FDA Cuts Drug Review Time To Weeks For Companies Promoting 'National Priorities,' Reminiscent Of Covid Era "Operation Warp Speed"
"During the COVID-19 pandemic, review processes that took a year were performed in weeks. We believe this is a clear demonstration that rapid or instant reviews are possible."
Earlier this week, the Food and Drug Administration (FDA) announced that it would provide vouchers to pharmaceutical and biotech companies to fast track the approval of new drugs and vaccines within “weeks,” a process reminiscent of President Donald Trump’s “Operation Warp Speed” in 2020, where drug companies were no longer required to undergo multiple rounds of clinical testing for their vaccines and therapeutics, which would normally take at least several years to fully perform.
The FDA’s review time will now be truncated to at least a year to now a matter of a couple of months if not weeks.
The policy shift was announced on June 17th in a headline press release on the FDA’s website, where the FDA will provide “limited vouchers” to companies aligned with “U.S. national priorities.”
The press release states (emphasis mine):
The U.S. Food and Drug Administration today announced its Commissioner’s National Priority Voucher (CNPV) program to enhance the health interests of Americans. The new voucher may be redeemed by drug developers to participate in a novel priority program by the FDA that shortens its review time from approximately 10-12 months to 1-2 months following a sponsor’s final drug application submission.
The new CNPV process convenes experts from FDA offices for a team-based review rather than using the standard review system of a drug application being sent to numerous FDA offices. Clinical information will be reviewed by a multidisciplinary team of physicians and scientists who will pre-review the submitted information and convene for a 1-day “tumor board style” meeting.
The FDA plans in the first year of the program to give a limited number of vouchers to companies aligned with U.S. national priorities. In addition to receiving the benefits of this program, the agency may also grant an accelerated approval, if the product for which the voucher is used meets the applicable legal requirements for accelerated approval. The new review program will also include enhanced communication with the sponsor throughout the process. The FDA Commissioner will use specific criteria to make the vouchers available to companies that are aligned with the national health priorities of:
Addressing a health crisis in the U.S.
Delivering more innovative cures for the American people.
Addressing unmet public health needs.
Increasing domestic drug manufacturing as a national security issue.

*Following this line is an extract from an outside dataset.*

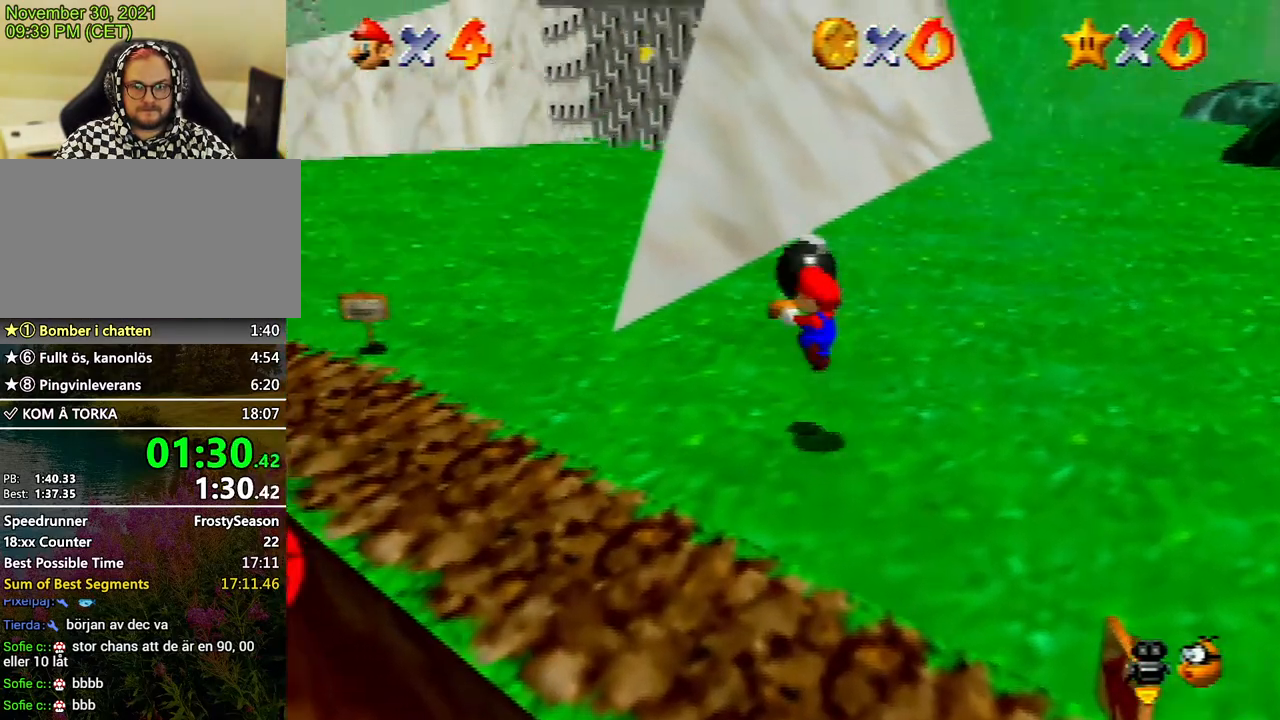
{"buttons": ["A", "B"], "left_stick": "up-left", "events": [[433, "A", "down"], [433, "B", "down"]]}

To qualify, sponsors must submit the chemistry, manufacturing, and controls (CMC) portion of the application and the draft labeling at least 60 days before submitting the final application. Sponsors must also be available for ongoing communication with prompt responses to FDA inquiries during the CNPV review. The FDA reserves the right to extend the review window if the data or application components submitted are insufficient or incomplete, if the results of pivotal trial(s) are ambiguous, or if the review is particularly complex.

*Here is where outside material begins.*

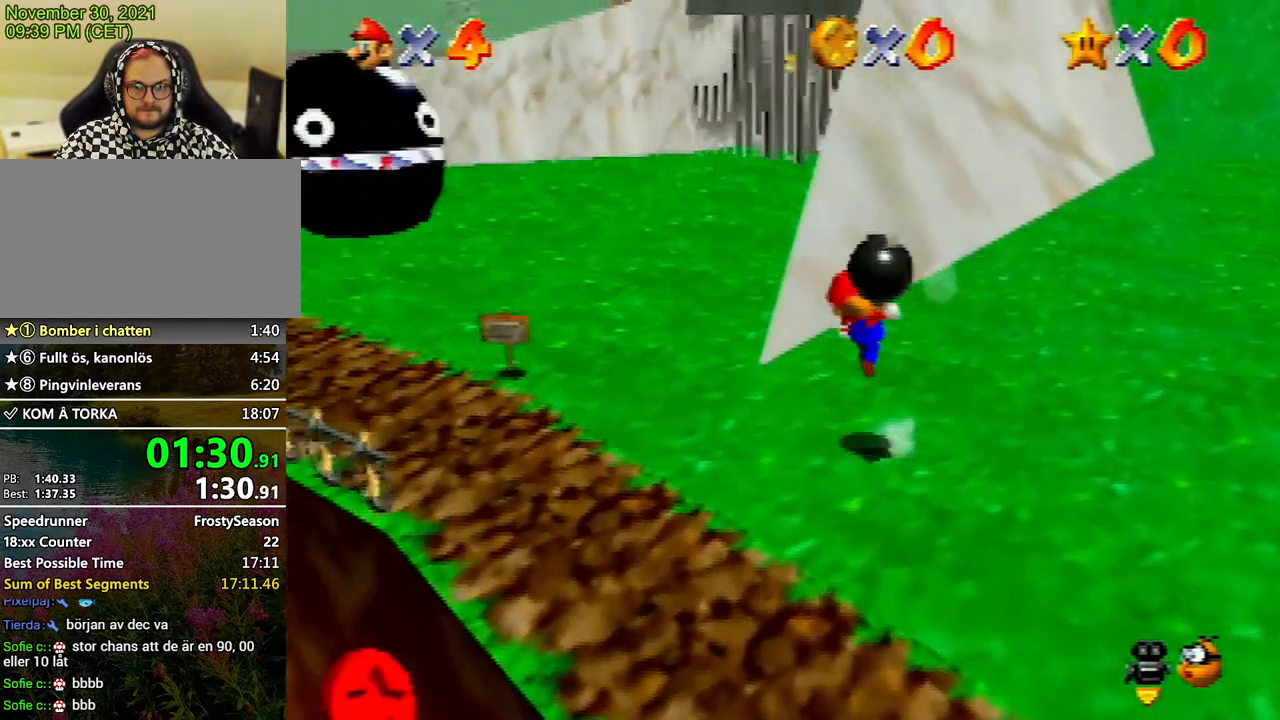
{"buttons": [], "left_stick": "center", "events": [[267, "A", "up"], [267, "B", "up"], [400, "left_stick", "center"]]}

Vouchers can be directed by the FDA towards a specific investigational new drug of a company or be granted to a company as an undesignated voucher, allowing a company to use the voucher for a new drug at the company’s discretion and consistent with the program’s objectives.
FDA Commissioner Marty Makary M.D., M.P.H., said in a statement:
“Using a common-sense approach, the national priority review program will allow companies to submit the lion’s share of the drug application before a clinical trial is complete so that we can reduce inefficiencies. The ultimate goal is to bring more cures and meaningful treatments to the American public.
“As a surgical oncologist, we often made multidisciplinary decisions with a team of doctors on major life-and-death questions for patients, incorporating the latest medical studies in a 1-day tumor board-style discussion. This voucher harnesses that model to deliver timely decisions for drug developers.”
Principal Deputy Commissioner Sara Brenner, M.D., M.P.H., added:
“This approach capitalizes on frequent communication with sponsors, which can be a powerful tool in reducing wasted time. We are confident this more efficient process can be achieved without cutting any corners on safety or scientific evaluation.”
Before the FDA change was formally announced, Commissioner Makary published a piece in The Journal of the American Medical Association (JAMA) titled “Priorities for a New FDA,” promoting accelerated approval for drugs and treatments in the U.S. He wrote:
Why does it take more than 10 years for a new drug to come to market? Why are childhood chronic diseases so prevalent? And how can regulators adapt to meet the challenges facing clinicians today? These questions are at the forefront for the US Food and Drug Administration (FDA).
The US leads the world in sophisticated cell and gene therapies and other innovative treatments, but in terms of the health of the population, our medical system has been a 50-year failure. Forty percent of US children now have a chronic medical condition and 1 in 6 has a neurodevelopmental disorder. Life expectancy has plateaued or fallen and is not commensurate with health care spending.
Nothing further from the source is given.